Tuesday, June 21, 2005

What? Did I stutter?

I've read that when a woman tells her man that he's doing something that makes her unhappy and suggests a way to alleviate the issues he believes that she is being helpful, but the man does not see it this way at all. In the man's mind she is nagging. Subsequently he tunes her out, regardless of how astute her observation may be. In Chuck Snyder's books Incompatibility: Still Grounds For A Great Marriage and Men: Some Assembly Required, he says that our only hope is to cross our fingers and pray that some other man will come along and give our man the same advice that we did. Because when this happens our man will be struck by the other man's genius (originally the woman's genius mind you) and possibly even motivated to change.

Personal Example:

My fiance has a fast metabolism. He comes from a long line of tall slender men. He is built exactly like his father who is built exactly like his father. No matter what my fiance eats he remains approximately the same size (except in the summer he looses 10 pounds from the heat). I am very jealous of this trait of his, but that is beside the point.

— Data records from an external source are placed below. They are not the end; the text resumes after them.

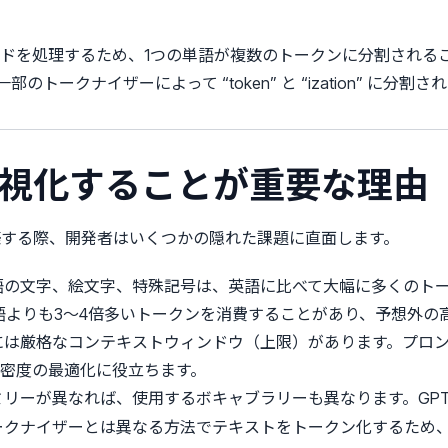
ドを処理するため、1つの単語が複数のトークンに分割される
は、一部のトークナイザーによって “token” と “ization” に分割
を可視化することが重要な理由
構築する際、開発者はいくつかの隠れた課題に直面します。
語の文字、絵文字、特殊記号は、英語に比べて大幅に多くのト
語よりも3〜4倍多いトークンを消費することがあり、予想外の
には厳格なコンテキストウィンドウ（上限）があります。プロ
密度の最適化に役立ちます。
リーが異なれば、使用するボキャブラリーも異なります。GPT-
ude のトークナイザーとは異なる方法でテキストをトークン化する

This seemingly physical perfection does not come without it's price. If he's not careful his blood sugar will drop drastically and, as one friend who has a similar situation stated, he will be "possessed by the demon." He becomes irritable and introverted and often refuses to eat at this point. Argh!

So here's the interesting part. I've been telling him for the three years that we've been dating that this is an issue. Furthermore he knows it's an issue himself. Often times when he is cranky and irritable (which I take personally and feel hurt) he cites hunger as a reason. So he's not oblivious of this correlation, but that doesn't mean he's changed his approach or attitude in anyway.

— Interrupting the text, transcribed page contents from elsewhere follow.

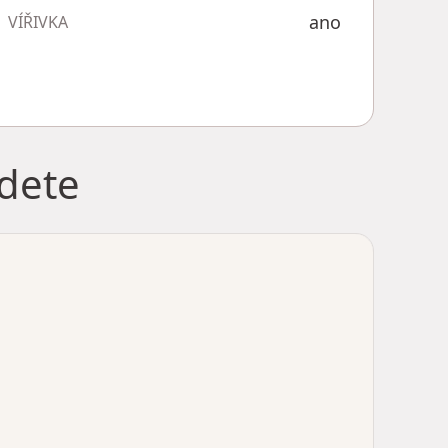
ano
VÍŘIVKA
jdete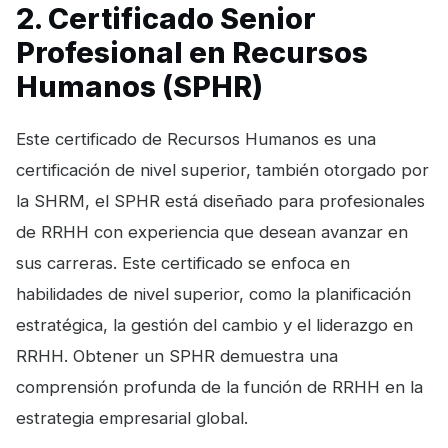
2. Certificado Senior
Profesional en Recursos
Humanos (SPHR)
Este certificado de Recursos Humanos es una
certificación de nivel superior, también otorgado por
la SHRM, el SPHR está diseñado para profesionales
de RRHH con experiencia que desean avanzar en
sus carreras. Este certificado se enfoca en
habilidades de nivel superior, como la planificación
estratégica, la gestión del cambio y el liderazgo en
RRHH. Obtener un SPHR demuestra una
comprensión profunda de la función de RRHH en la
estrategia empresarial global.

And then he's tells his dad a story in which "hunger made him act like a jerk" and his dad says, "I knew this guy who was hypoglycemic. Maybe you are too." Now he gets it. Now he thinks, "Maybe I should go to the doctor and get tested. Maybe I should think about changing the way I eat." Grrr! I know I should be happy because he might actually do something about this behavior now, but seriously, I spent three frustrated years trying to beat this logic into his brain.


I'm not entirely convinced that he will do much of anything though. He seems to like to be able to blame his negative traits on "his disorder." First I tell him that he has to get diagnosed by a doctor to have a disorder and second he's gonna have to change his diet. I think he tuned me out already. Maybe his dad will tell him. I can only hope.